Penahanan dr. Richard Lee di Rutan Polda Metro Jaya memicu reaksi keras dari Dokter Detektif (Doktif). Selain bersyukur atas proses hukum yang berjalan, Doktif juga memberikan pesan menohok yang ditujukan kepada istri Richard Lee, dr. Reni Effendi. Doktif meminta agar pihak keluarga bisa memberikan nasihat yang benar kepada tersangka.

Doktif merasa gerah dengan narasi-narasi yang dibangun oleh pihak Richard Lee di media sosial selama ini. Ia berharap dengan penahanan ini, tidak ada lagi konten-konten yang menyudutkan dirinya atau memutarbalikkan fakta yang sebenarnya terjadi.

Akses artikel seputar Richard Lee di Liputan6.com.

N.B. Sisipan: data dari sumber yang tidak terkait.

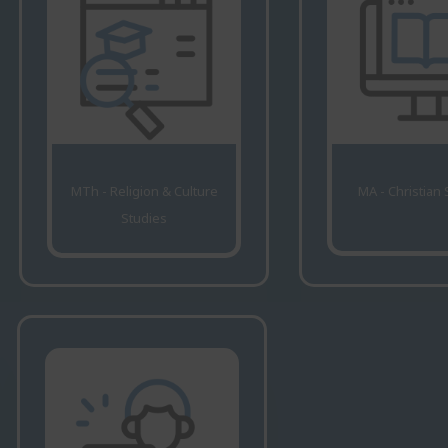
MTh - Religion & Culture
MA - Christian
Studies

"Jadi untuk tersangka DRL, Doktif yakin kamu nggak boleh pegang handphone ya di dalam. Tapi mungkin nanti ada yang bilang kepada istrinya, saudara DRE, tolong nasihati suami Anda, jangan lagi membuat konten-konten yang menyudutkan Doktif," kata Samira Farahnaz saat ditemui di Polda Metro Jaya, Jakarta Selatan, Jumat (06/03/2026).

Doktif juga menyinggung soal tuduhan pemerasan atau permintaan uang damai yang sempat dilontarkan pihak lawan. Ia menegaskan bahwa semua itu adalah bohong belaka dan tidak pernah terjadi.

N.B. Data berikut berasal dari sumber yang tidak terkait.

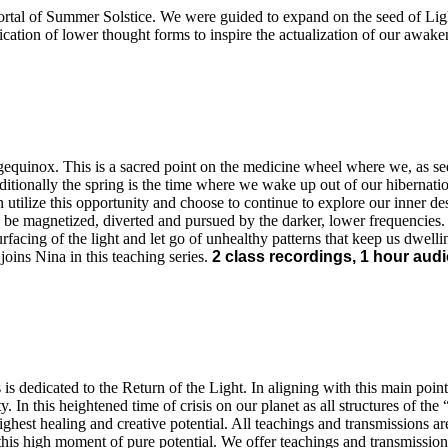
portal of Summer Solstice. We were guided to expand on the seed of Ligh
ication of lower thought forms to inspire the actualization of our awak
gequinox. This is a sacred point on the medicine wheel where we, as seek
ditionally the spring is the time where we wake up out of our hibernati
 utilize this opportunity and choose to continue to explore our inner de
 be magnetized, diverted and pursued by the darker, lower frequencies.
urfacing of the light and let go of unhealthy patterns that keep us dwellin
oins Nina in this teaching series.
2 class recordings, 1 hour audio
is dedicated to the Return of the Light. In aligning with this main poin
y. In this heightened time of crisis on our planet as all structures of 
ighest healing and creative potential. All teachings and transmissions 
 this high moment of pure potential. We offer teachings and transmissions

"Bahkan dia bilang bahwa tidak pernah memberikan uang damai itu semua bohong ya," tambahnya dengan nada tegas.

Selain kepada istri tersangka, Doktif juga menyentil para buzzer yang selama ini membela Richard Lee secara membabi buta. Ia meminta mereka untuk sadar bahwa membela kebatilan adalah perbuatan yang tidak berkah, apalagi jika sudah merugikan banyak orang.

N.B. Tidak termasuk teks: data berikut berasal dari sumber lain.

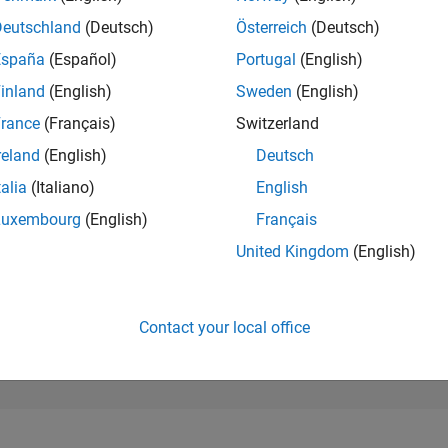
179,641
of 302,031
Deutschland
(Deutsch)
Österreich
(Deutsch)
España
(Español)
Portugal
(English)
REPUTATION
0
inland
(English)
Sweden
(English)
rance
(Français)
Switzerland
CONTRIBUTIO
5
Questions
reland
(English)
Deutsch
0
Answers
talia
(Italiano)
English
ANSWER
Luxembourg
(English)
Français
ACCEPTANC
0.0%
08/24
L
12/24
04/25
08/25
12/25
04/26
08/26
United Kingdom
(English)
TIMELINE
VOTES RECEI
0
Contact your local office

"Tapi Doktif kali ini mohon sadarlah kalian ya, sadarlah. Menjadi buzzer itu adalah rezeki yang haram ya. Kalian buka mata dan hati kalian, begitu banyak korban masyarakat Indonesia, ratusan miliar yang sudah diambil ya, dan dia wajib untuk mempertanggungjawabkan itu ya," pesan Doktif.

Doktif juga menyoroti perilaku Richard Lee yang dinilainya meremehkan proses hukum. Ketidakhadiran tersangka dalam wajib lapor menjadi salah satu poin yang disorot Doktif sebagai bentuk ketidakkooperatifan.

"Jadi kemarin dia diwajibkan wajib lapor di hari Senin dan Kamis, ternyata dia tidak melakukan itu ya. Jadi dia kalau misal Senin-Kamis, paling dia datangnya cuman Kamis aja. Atau kalau nggak minggu depannya lagi. Jadi dia meremehkan dan itu mungkin salah satu alasannya dia ditahan saat ini. Jadi tidak kooperatif," jelasnya.

Upaya hukum Richard Lee yang mengajukan gelar perkara khusus di Mabes Polri pun tak luput dari kritikan Doktif. Ia menduga langkah tersebut hanyalah taktik untuk mengulur waktu dan menghindari tanggung jawab.

"Satu hal lagi, dia melakukan yang namanya gelar perkara khusus di Mabes Polri. Artinya apa? Dia melawan penyidik. Dalam arti meskipun itu hak, tapi dalam arti praperadilan aja kan dia sudah kalah. Dugaannya Doktif hanya untuk menunda-nunda proses ini," tutup Doktif.